Spagheti monster

Two arguments creationists should stop using

I love debates with creationists. Really love them. A good talk with creationists is the best source for good delicacies for thought.


Often creationists use such pointless arguments that a proper debate cannot even start. I am not talking about particular ones, like “there are no intermediates” or “carbon dating is wrong”. I am talking about more generalised assertions that are intrinsically false, no matter where they’re applied: for evolution, for astrophysics, for mathematics. And today, I list the top two such arguments.

1) Chances are too small that we came into existence through evolution.

Okay, for starters: what does it have to do with chance again? There is a plenty of evidence that evolution is the process that happens for a reason (which is selection criteria). Most adapted animals give more offspring not because they are luckier, but because can survive better. Where is the blind luck in more adapted individuals surviving over less adapted ones?

But that is not why I complain against this argument. Truth is, when you say that chances of evolution are small, you are agreeing that it happened (surprise). Imagine a dice with a million of sides. How many times do I have to throw it to get a ten? A million? Wrong. Just one time. Sounds counter-intuitive, yet that’s the way it is. True, odds of getting a ten with such a dice are one out of a million. But it can happen instantly: chances of getting either number are small, but… some number must be on the top, mustn’t it? Why wouldn’t it be the ten?

So, even if the odds are against evolution, it’s still happening now – there are heaps of evidence. Chances can never be too small. Think about it: the odds of me being alive are infinitesimal – one particular sperm out of millions had to fuse with one particular ovum. So what, are you going to deny that I exist because odds are too small of that happening?

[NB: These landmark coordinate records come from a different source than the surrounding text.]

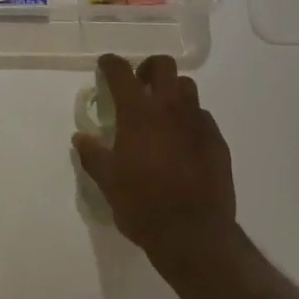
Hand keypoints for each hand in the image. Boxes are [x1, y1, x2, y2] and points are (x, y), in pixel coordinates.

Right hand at [73, 54, 236, 268]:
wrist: (194, 234)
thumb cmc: (142, 205)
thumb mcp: (107, 182)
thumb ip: (93, 155)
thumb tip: (81, 138)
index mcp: (138, 113)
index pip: (122, 73)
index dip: (111, 64)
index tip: (105, 65)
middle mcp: (170, 108)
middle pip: (164, 66)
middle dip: (148, 68)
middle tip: (139, 85)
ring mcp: (198, 122)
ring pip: (187, 87)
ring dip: (172, 91)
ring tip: (162, 111)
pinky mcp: (217, 141)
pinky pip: (202, 116)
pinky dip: (189, 119)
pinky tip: (183, 140)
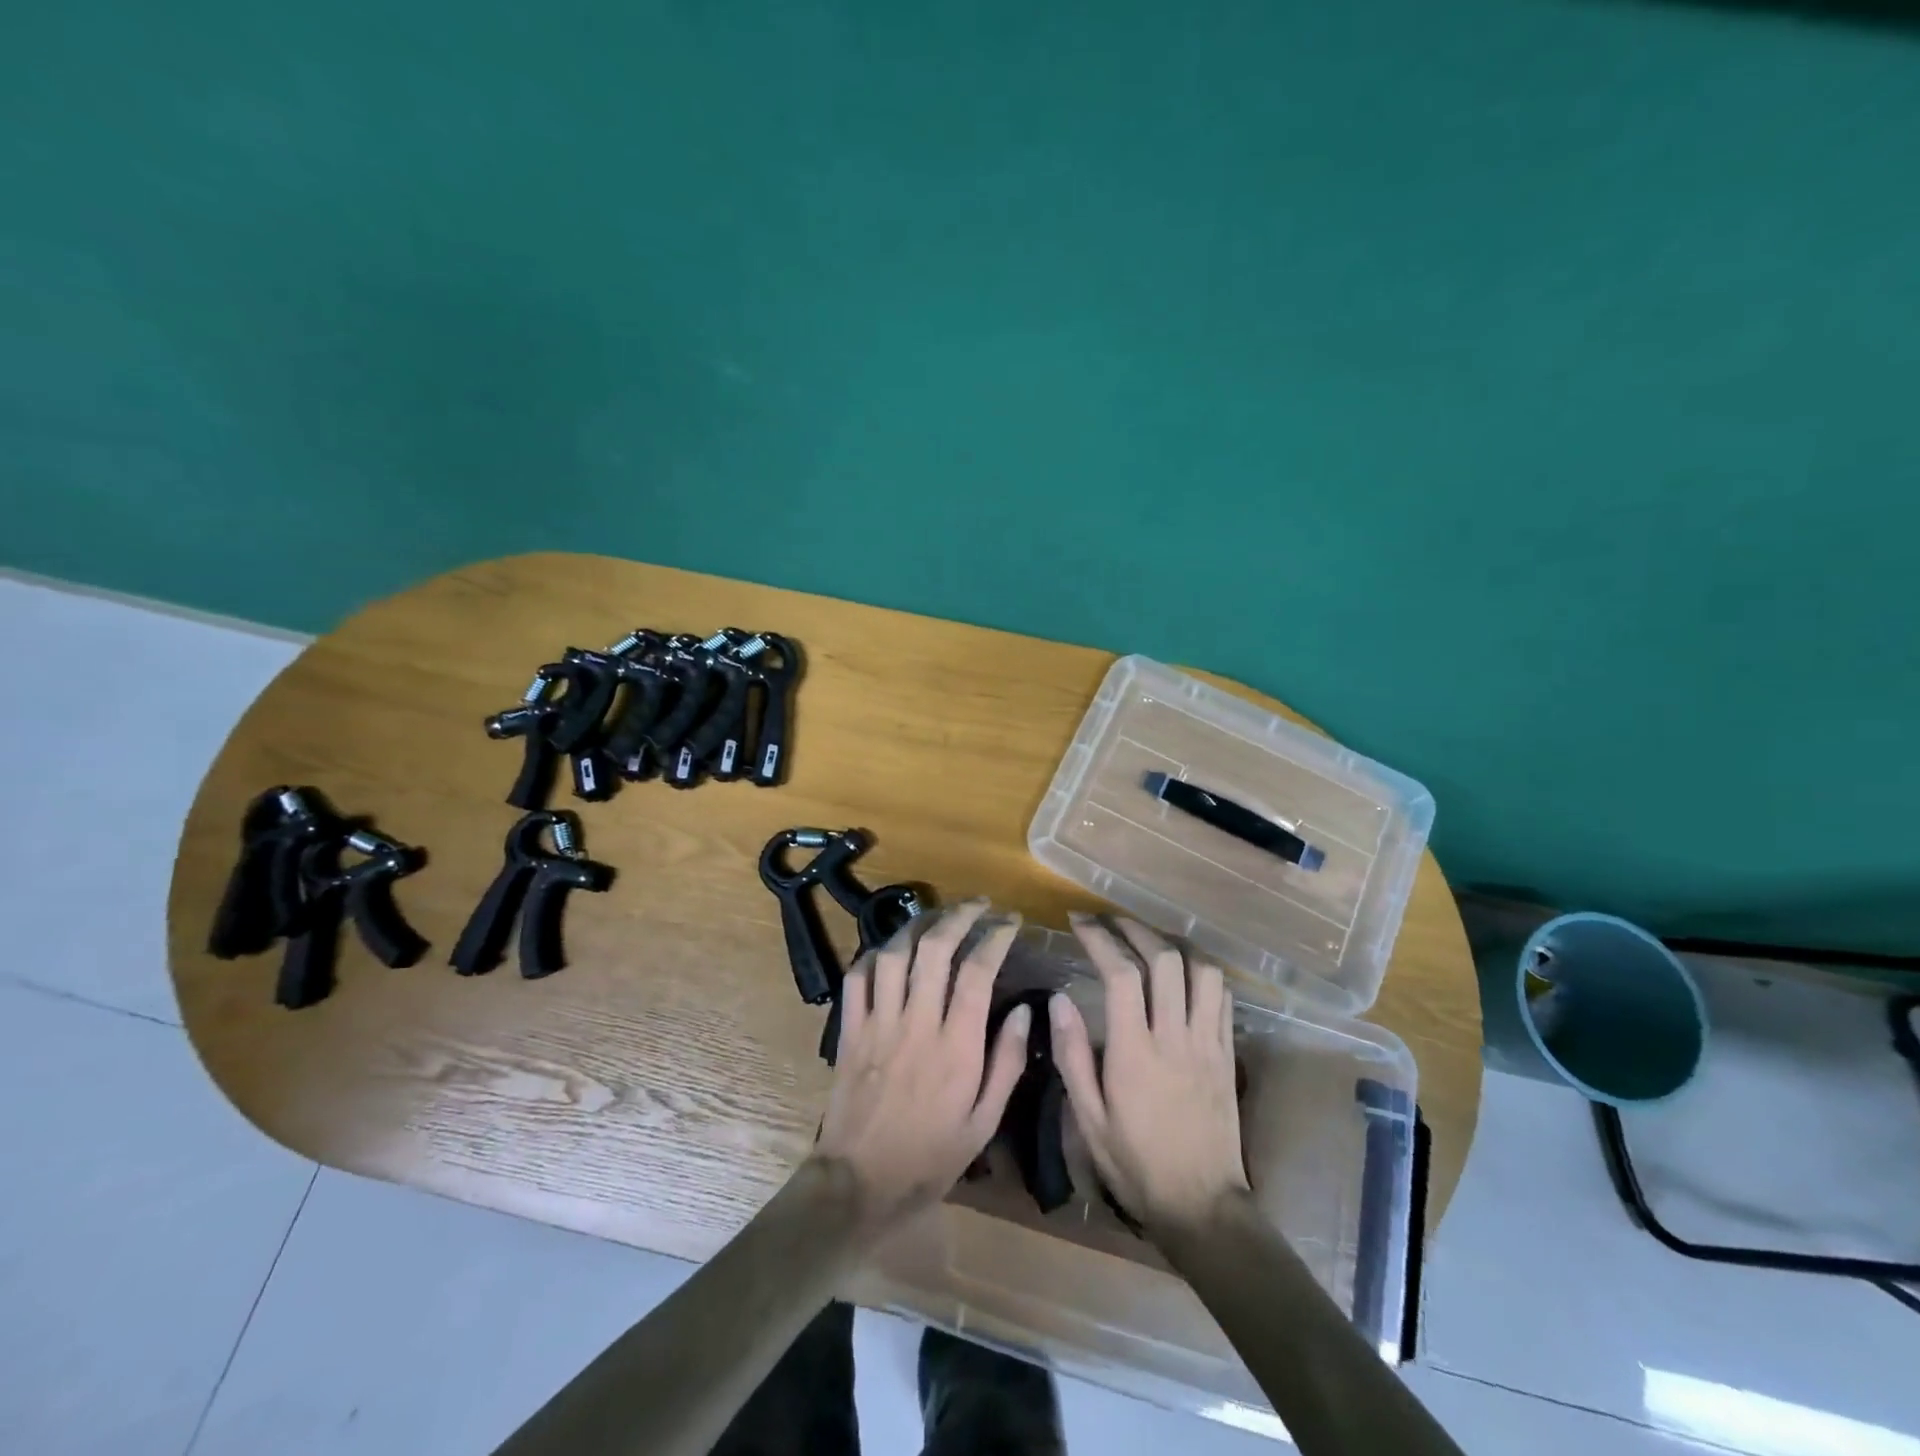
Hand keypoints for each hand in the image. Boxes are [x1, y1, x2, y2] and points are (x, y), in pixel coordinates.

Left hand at [813, 899, 1030, 1229]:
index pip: (978, 971)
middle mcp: (917, 1023)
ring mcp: (879, 1023)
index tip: (1010, 922)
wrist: (859, 1184)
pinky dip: (875, 955)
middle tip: (979, 905)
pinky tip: (891, 950)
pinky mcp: (851, 1030)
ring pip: (895, 953)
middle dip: (960, 916)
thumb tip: (1026, 1011)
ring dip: (918, 925)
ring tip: (938, 917)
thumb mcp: (984, 1123)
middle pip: (936, 948)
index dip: (996, 937)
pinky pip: (858, 977)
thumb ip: (1007, 1063)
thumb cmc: (930, 1158)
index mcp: (957, 1047)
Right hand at [1050, 914, 1249, 1234]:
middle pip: (1164, 960)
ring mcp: (1208, 1043)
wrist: (1202, 1206)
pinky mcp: (1228, 1053)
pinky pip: (1222, 997)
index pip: (1121, 975)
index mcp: (1134, 1053)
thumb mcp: (1088, 1119)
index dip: (1100, 939)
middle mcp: (1175, 1038)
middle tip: (1110, 921)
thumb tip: (1059, 999)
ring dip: (1173, 944)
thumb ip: (1072, 1056)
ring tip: (1147, 939)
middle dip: (1135, 929)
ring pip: (1201, 971)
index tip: (1079, 923)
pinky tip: (1183, 971)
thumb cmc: (1135, 1164)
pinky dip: (1201, 971)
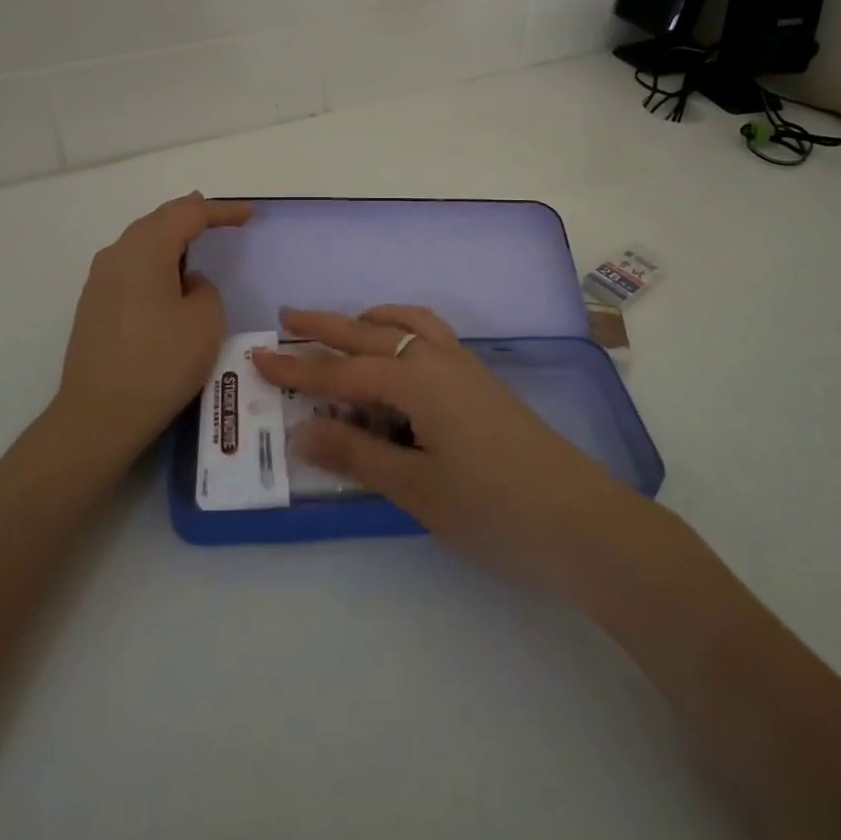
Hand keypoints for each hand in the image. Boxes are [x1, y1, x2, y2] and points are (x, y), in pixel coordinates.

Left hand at [49, 193, 251, 463]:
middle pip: (159, 221)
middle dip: (191, 214)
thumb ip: (204, 289)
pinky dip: (155, 260)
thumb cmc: (160, 362)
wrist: (99, 416)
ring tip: (194, 236)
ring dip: (170, 237)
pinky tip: (167, 275)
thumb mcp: (205, 321)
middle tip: (219, 215)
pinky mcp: (94, 306)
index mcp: (146, 249)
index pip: (188, 214)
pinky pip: (131, 266)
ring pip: (141, 242)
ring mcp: (100, 281)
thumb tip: (186, 284)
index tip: (248, 214)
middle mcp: (117, 255)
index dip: (221, 210)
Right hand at [251, 305, 644, 594]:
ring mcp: (466, 367)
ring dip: (371, 321)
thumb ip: (357, 454)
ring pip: (408, 324)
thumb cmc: (493, 509)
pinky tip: (400, 357)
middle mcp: (439, 359)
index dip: (298, 369)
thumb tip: (301, 429)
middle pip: (372, 332)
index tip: (258, 358)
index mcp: (417, 379)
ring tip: (344, 327)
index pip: (343, 370)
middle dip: (327, 327)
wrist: (582, 521)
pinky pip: (433, 337)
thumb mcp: (416, 488)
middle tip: (288, 318)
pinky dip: (404, 331)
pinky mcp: (483, 382)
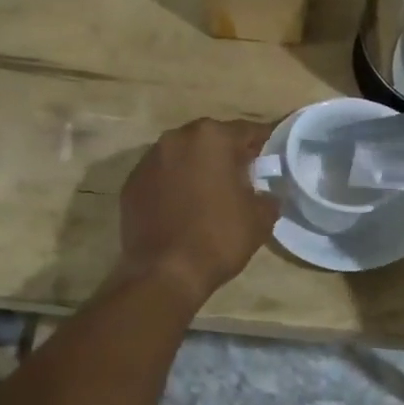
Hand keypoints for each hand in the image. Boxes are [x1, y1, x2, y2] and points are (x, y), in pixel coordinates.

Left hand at [117, 118, 277, 304]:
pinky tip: (182, 208)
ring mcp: (149, 160)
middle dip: (226, 154)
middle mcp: (177, 138)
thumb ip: (268, 195)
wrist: (164, 273)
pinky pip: (161, 176)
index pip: (247, 132)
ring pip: (183, 155)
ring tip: (210, 193)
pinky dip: (173, 185)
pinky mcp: (131, 183)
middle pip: (211, 139)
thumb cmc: (219, 238)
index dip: (263, 145)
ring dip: (197, 168)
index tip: (272, 158)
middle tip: (241, 178)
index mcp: (212, 138)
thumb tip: (265, 193)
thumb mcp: (261, 218)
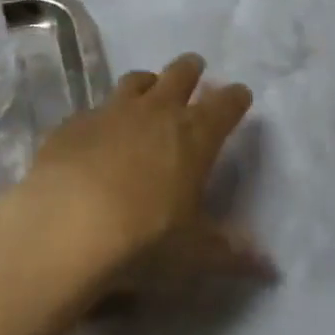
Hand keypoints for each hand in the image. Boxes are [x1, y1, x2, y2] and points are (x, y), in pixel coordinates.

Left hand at [0, 54, 272, 312]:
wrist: (66, 223)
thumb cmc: (143, 239)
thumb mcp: (193, 254)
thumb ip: (230, 253)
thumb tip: (269, 266)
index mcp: (193, 135)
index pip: (224, 105)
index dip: (235, 98)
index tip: (240, 94)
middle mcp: (156, 111)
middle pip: (180, 74)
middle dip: (191, 69)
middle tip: (196, 68)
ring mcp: (112, 110)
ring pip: (136, 80)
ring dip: (148, 82)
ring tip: (150, 88)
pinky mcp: (75, 121)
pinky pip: (95, 109)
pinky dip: (104, 115)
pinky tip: (99, 132)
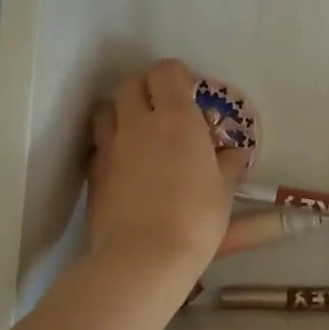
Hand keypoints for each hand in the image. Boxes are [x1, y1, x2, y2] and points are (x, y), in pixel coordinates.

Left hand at [83, 59, 249, 288]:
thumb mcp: (224, 190)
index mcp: (177, 118)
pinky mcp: (93, 172)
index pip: (166, 71)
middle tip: (164, 106)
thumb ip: (228, 165)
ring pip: (106, 108)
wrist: (143, 258)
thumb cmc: (196, 218)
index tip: (190, 91)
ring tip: (139, 129)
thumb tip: (235, 154)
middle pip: (131, 83)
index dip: (177, 74)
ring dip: (122, 110)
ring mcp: (111, 146)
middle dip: (147, 87)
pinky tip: (125, 161)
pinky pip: (98, 141)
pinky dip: (110, 141)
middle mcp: (139, 123)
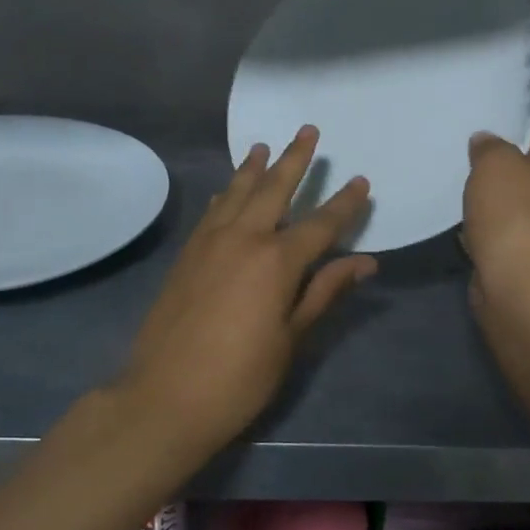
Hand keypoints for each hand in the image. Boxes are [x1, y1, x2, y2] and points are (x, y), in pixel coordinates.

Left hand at [121, 126, 375, 449]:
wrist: (163, 398)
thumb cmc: (239, 377)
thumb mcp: (291, 338)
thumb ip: (324, 291)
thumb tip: (366, 262)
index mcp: (277, 261)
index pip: (321, 223)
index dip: (344, 203)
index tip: (361, 181)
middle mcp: (243, 238)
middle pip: (274, 189)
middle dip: (294, 159)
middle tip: (308, 131)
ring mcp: (209, 243)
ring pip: (237, 193)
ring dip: (253, 168)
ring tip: (263, 145)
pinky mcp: (186, 255)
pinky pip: (211, 212)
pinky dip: (226, 195)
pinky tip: (228, 190)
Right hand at [463, 127, 529, 332]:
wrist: (521, 294)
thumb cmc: (517, 219)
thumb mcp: (496, 164)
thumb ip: (488, 145)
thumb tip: (485, 144)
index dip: (503, 134)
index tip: (472, 138)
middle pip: (523, 168)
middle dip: (491, 169)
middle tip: (461, 163)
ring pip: (509, 200)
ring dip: (485, 201)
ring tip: (461, 195)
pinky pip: (501, 229)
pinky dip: (483, 228)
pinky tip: (465, 226)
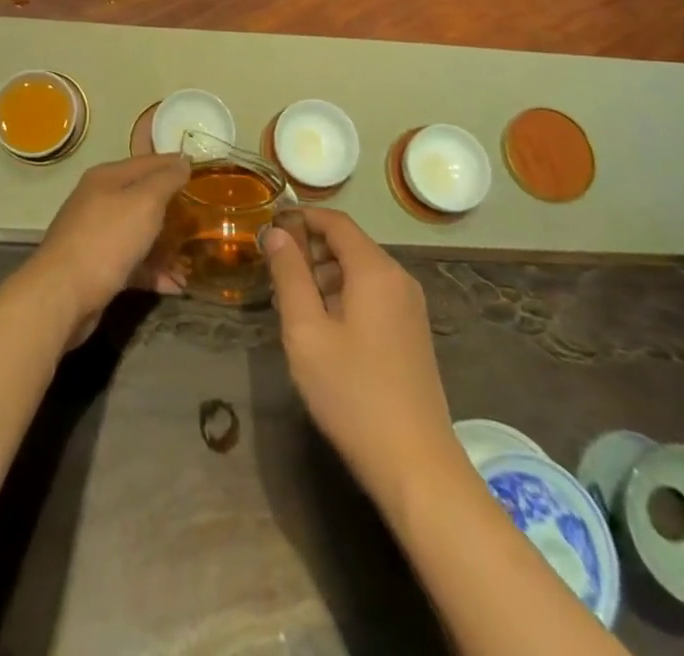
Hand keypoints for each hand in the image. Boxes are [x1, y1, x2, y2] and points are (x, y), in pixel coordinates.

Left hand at [22, 154, 191, 339]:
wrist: (62, 294)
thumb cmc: (107, 239)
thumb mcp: (144, 202)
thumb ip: (166, 180)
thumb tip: (182, 161)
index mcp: (108, 177)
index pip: (148, 162)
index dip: (175, 165)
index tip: (204, 175)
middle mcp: (99, 201)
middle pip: (143, 198)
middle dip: (172, 209)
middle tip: (202, 220)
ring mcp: (96, 235)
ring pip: (138, 233)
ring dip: (165, 246)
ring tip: (192, 261)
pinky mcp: (96, 267)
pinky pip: (132, 263)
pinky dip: (153, 271)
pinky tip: (176, 286)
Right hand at [264, 209, 456, 515]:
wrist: (416, 466)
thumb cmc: (353, 394)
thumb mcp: (306, 332)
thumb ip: (289, 275)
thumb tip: (276, 232)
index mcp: (375, 270)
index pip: (335, 222)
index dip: (300, 217)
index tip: (267, 227)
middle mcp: (398, 279)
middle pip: (348, 244)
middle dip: (308, 249)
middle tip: (272, 271)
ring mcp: (409, 307)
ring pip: (358, 271)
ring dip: (322, 275)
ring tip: (288, 301)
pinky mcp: (411, 333)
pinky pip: (371, 295)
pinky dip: (342, 296)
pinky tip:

When you say that odds of evolution are too small and thus it never happened, it only indicates that you do not understand what both odds and evolution are. I advise these reads:

The analysis of biological data by M.C. Whitlock and D. Schluter
Evolutionary analysis by J.C. Herron and S. Freeman


2) Humans can’t originate from unicellulars because such a change would be too complicated.

Okay, now. There are things that are statistically improbable (read previous paragraph about odds). There are things that are impossible because this and that. There are things that are impossible unless this and that. But when you say “I think it’s too complicated…”, I recall how I used to say the same about logarithms in high school. “Oh, I think it’s too complicated, they cannot be solved.” You think evolution is impossible? Okay, explain. Show us the exact structures that cannot be developed through evolution, show us a border that evolution cannot pass, and explain why. Just don’t say “I think it’s just too complicated”, or I’ll just answer you “No, it’s not.” So, who’s right and who’s wrong?

When you say that evolution “is just too complicated”, you throw your groundless personal opinion told by your gut, that is all. Evolution is a scientific topic: you are not expected to be a top scientist to discuss it, but at least you are expected not to go personal. “I think that a gift I found under my Christmas tree was too big and complicated. Indeed, a Spaghetti Monster has put it there, not my parents.” It’s a great story, but a lousy way to prove that Spaghetti Monster exists.

Looking forward to constructive and interesting debates.